右認定事実に基き、桜井の転落負傷に関し運転者被告人に公訴事実に謂う過失責任があるかを勘按するに、本件のごとく乗合自動車が停留所を離れた道路上にて、求められて臨時に停車して乗車させた場合に乗務員としては特段の事情のなき限り、その乗り込んだ者を客として疑わず、その者の完全乗車の確認のみにて再発車の措置を為すが通常であり且つそれにて足る理である。桜井等両人は車掌の発車合図、続いて自動車が動き出した際は車内に居たのであつて、この事実に、車掌は扉の三分の一を閉じ続いて残る扉を閉じる姿勢にて発車合図をした事実及び被告人の供述によつて認むべき車内の乗客が十数名の小人数であつた事実並に検証調書記載によつて認むるその場所が通行人すくなき田圃中の田舎道であること等彼是綜合するとき、運転者被告人が車掌の発車合図のみによつて発車の措置にいでたことをもつて業務上の注意義務に懈怠があつたとは言い難い。

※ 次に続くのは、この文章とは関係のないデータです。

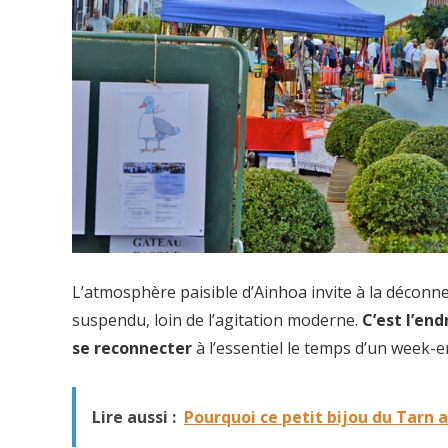
L’atmosphère paisible d’Ainhoa invite à la déconn
suspendu, loin de l’agitation moderne.
C’est l’en
se reconnecter
à l’essentiel le temps d’un week-e
Lire aussi :
Pourquoi ce petit bijou du Tarn a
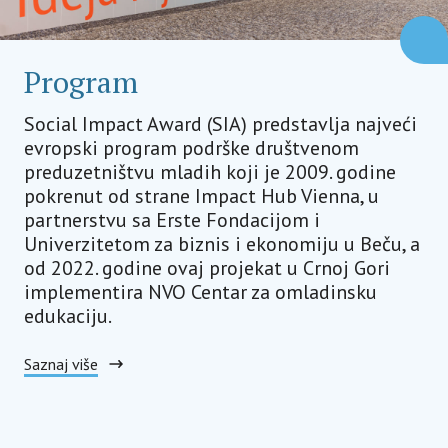
Program
Social Impact Award (SIA) predstavlja najveći
evropski program podrške društvenom
preduzetništvu mladih koji je 2009. godine
pokrenut od strane Impact Hub Vienna, u
partnerstvu sa Erste Fondacijom i
Univerzitetom za biznis i ekonomiju u Beču, a
od 2022. godine ovaj projekat u Crnoj Gori
implementira NVO Centar za omladinsku
edukaciju.
Saznaj više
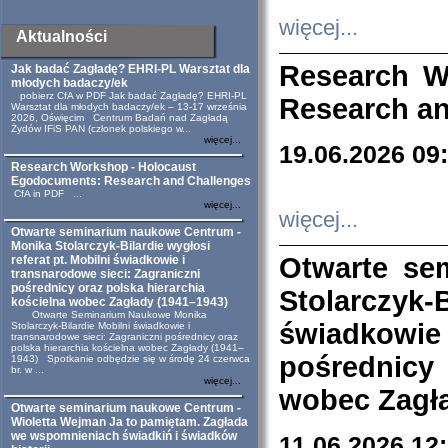
więcej...
Aktualności
Research W
Jak badać Zagładę? EHRI-PL Warsztat dla
młodych badaczy/ek
pobierz CfA w PDF Jak badać Zagładę? EHRI-PL
Research an
Warsztat dla młodych badaczy/ek – 13-17 września
2026, Oświęcim Centrum Badań nad Zagładą
Żydów IFiS PAN (członek polskiego w...
więcej...
19.06.2026 09
Research Workshop - Holocaust
Egodocuments: Research and Challenges
CfA in PDF ...
więcej...
więcej...
Otwarte seminarium naukowe Centrum -
Monika Stolarczyk-Bilardie wygłosi
Otwarte se
referat pt. Mobilni świadkowie i
transnarodowe sieci: Zagraniczni
pośrednicy oraz polska hierarchia
Stolarczyk-
kościelna wobec Zagłady (1941–1943)
Otwarte Seminarium Naukowe Monika
świadkowie
Stolarczyk-Bilardie Mobilni świadkowie i
transnarodowe sieci: Zagraniczni pośrednicy oraz
polska hierarchia kościelna wobec Zagłady (1941–
pośrednicy
1943) Spotkanie odbędzie się w środę 24 czerwca
br. w ...
więcej...
wobec Zagła
Otwarte seminarium naukowe Centrum -
Wioletta Wejman Ja to pamiętam. Zagłada
we wspomnieniach świadkiń i świadków
11.06.2026 12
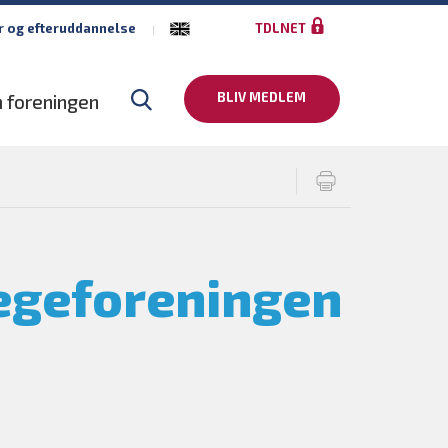
r og efteruddannelse
TDLNET
BLIV MEDLEM
 foreningen
ægeforeningen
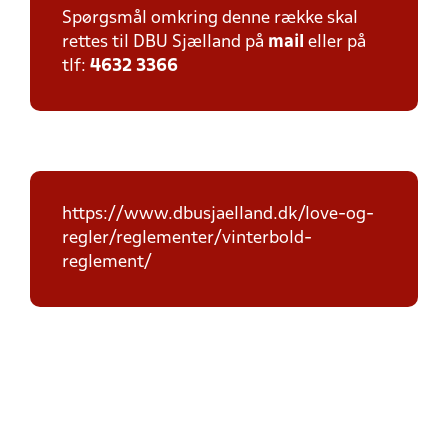
Spørgsmål omkring denne række skal
rettes til DBU Sjælland på
mail
eller på
tlf:
4632 3366
https://www.dbusjaelland.dk/love-og-
regler/reglementer/vinterbold-
reglement/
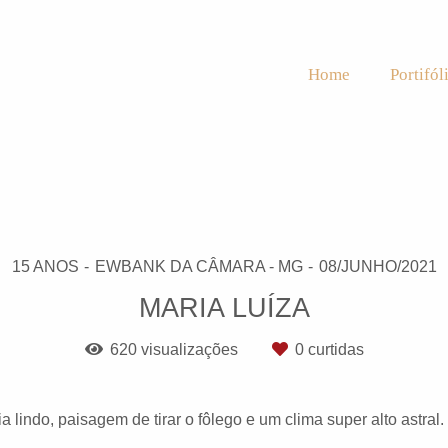
Home
Portifól
15 ANOS
EWBANK DA CÂMARA - MG
08/JUNHO/2021
MARIA LUÍZA
620
visualizações
0
curtidas
ia lindo, paisagem de tirar o fôlego e um clima super alto astral.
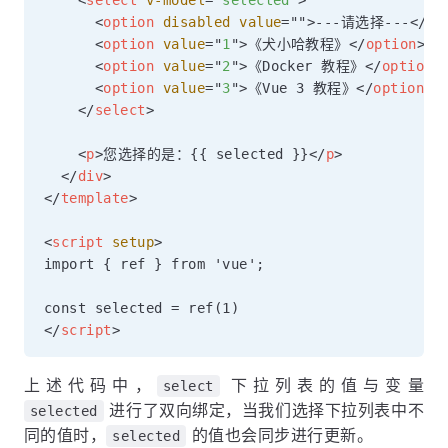
<
select
v-model
=
"
selected
"
>
<
option
disabled
value
=
"
"
>
---请选择---
</
op
<
option
value
=
"
1
"
>
《犬小哈教程》
</
option
>
<
option
value
=
"
2
"
>
《Docker 教程》
</
option
>
<
option
value
=
"
3
"
>
《Vue 3 教程》
</
option
>
</
select
>
<
p
>
您选择的是：{{ selected }}
</
p
>
</
div
>
</
template
>
<
script
setup
>
import { ref } from 'vue';

</
script
>
上述代码中，
下拉列表的值与变量
select
进行了双向绑定，当我们选择下拉列表中不
selected
同的值时，
的值也会同步进行更新。
selected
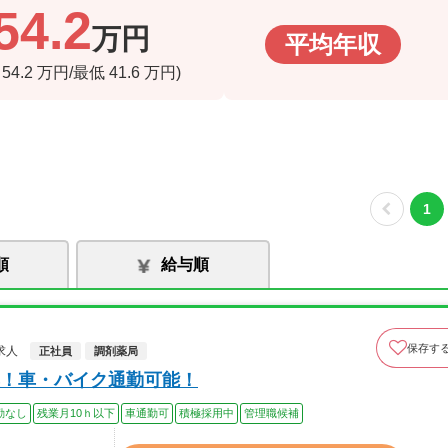
54.2
万円
平均年収
高
54.2
万円/最低
41.6
万円)
1
順
給与順
保存す
求人
正社員
調剤薬局
！車・バイク通勤可能！
勤なし
残業月10ｈ以下
車通勤可
積極採用中
管理職候補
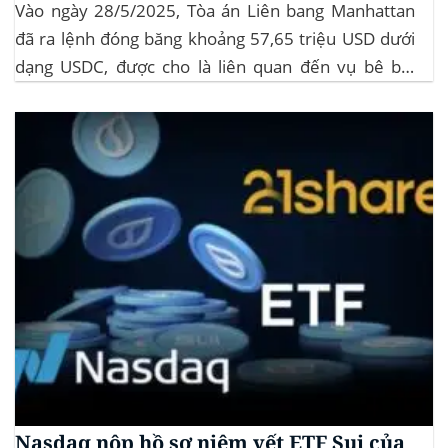
Vào ngày 28/5/2025, Tòa án Liên bang Manhattan
đã ra lệnh đóng băng khoảng 57,65 triệu USD dưới
dạng USDC, được cho là liên quan đến vụ bê bối
memecoin LIBRA. Đây là một phần trong vụ kiện
tập thể do Burwick Law đại diện, cáo buộc các công
ty...
Nasdaq nộp hồ sơ niêm yết ETF Sui của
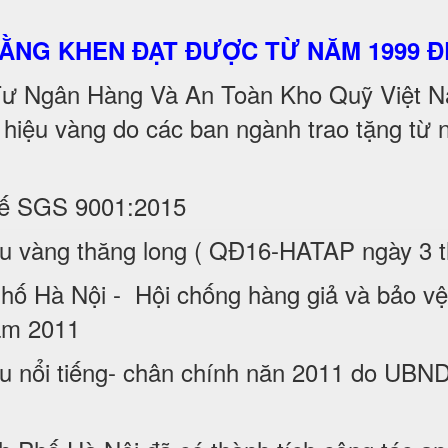
BẰNG KHEN ĐẠT ĐƯỢC TỪ NĂM 1999 Đ
 Tư Ngân Hàng Và An Toàn Kho Quỹ Việt Na
 hiệu vàng do các ban ngành trao tặng tư
tế SGS 9001:2015
iệu vàng thăng long ( QĐ16-HATAP ngày 3
̀ Nội - Hội chống hàng giả và bảo vệ 
năm 2011
u nổi tiếng- chân chính năn 2011 do UBND 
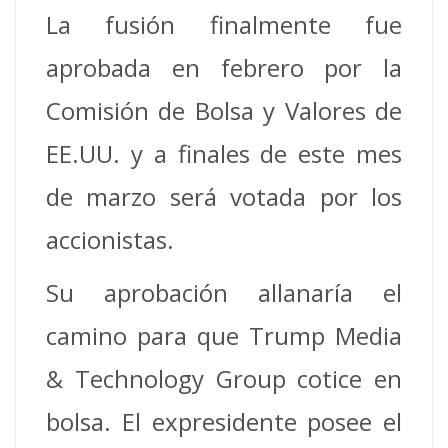
La fusión finalmente fue
aprobada en febrero por la
Comisión de Bolsa y Valores de
EE.UU. y a finales de este mes
de marzo será votada por los
accionistas.
Su aprobación allanaría el
camino para que Trump Media
& Technology Group cotice en
bolsa. El expresidente posee el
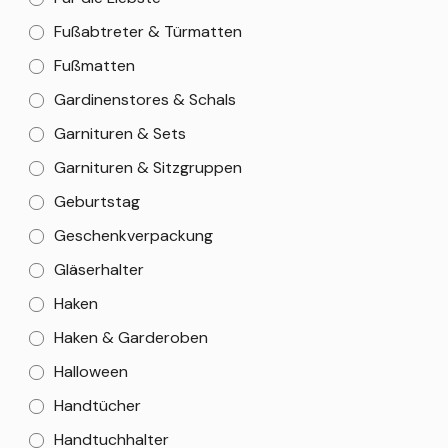
Fußabtreter & Türmatten
Fußmatten
Gardinenstores & Schals
Garnituren & Sets
Garnituren & Sitzgruppen
Geburtstag
Geschenkverpackung
Gläserhalter
Haken
Haken & Garderoben
Halloween
Handtücher
Handtuchhalter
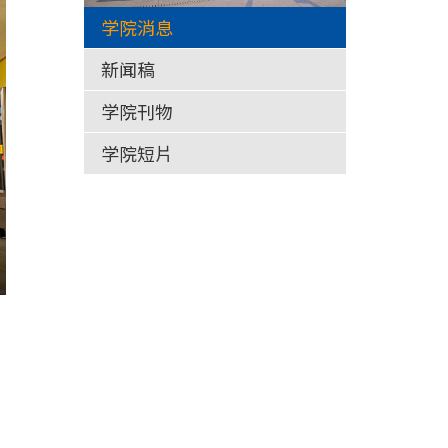
学院消息
新闻稿
学院刊物
学院短片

本件事故は、転落者自身の甚だしき粗忽と扉の三分の一を閉じたのみの状態にて発車合図をした車掌の軽卒とに基因するものと断ずべく、被告人において発車合図を軽信したによるとの非難は実情を考慮の外におくものである。

以上公訴事実のいずれも、被告人に業務上の過失を認むべき証拠なく、仍て刑事訴訟法第三三六条に則り主文の通り判決する。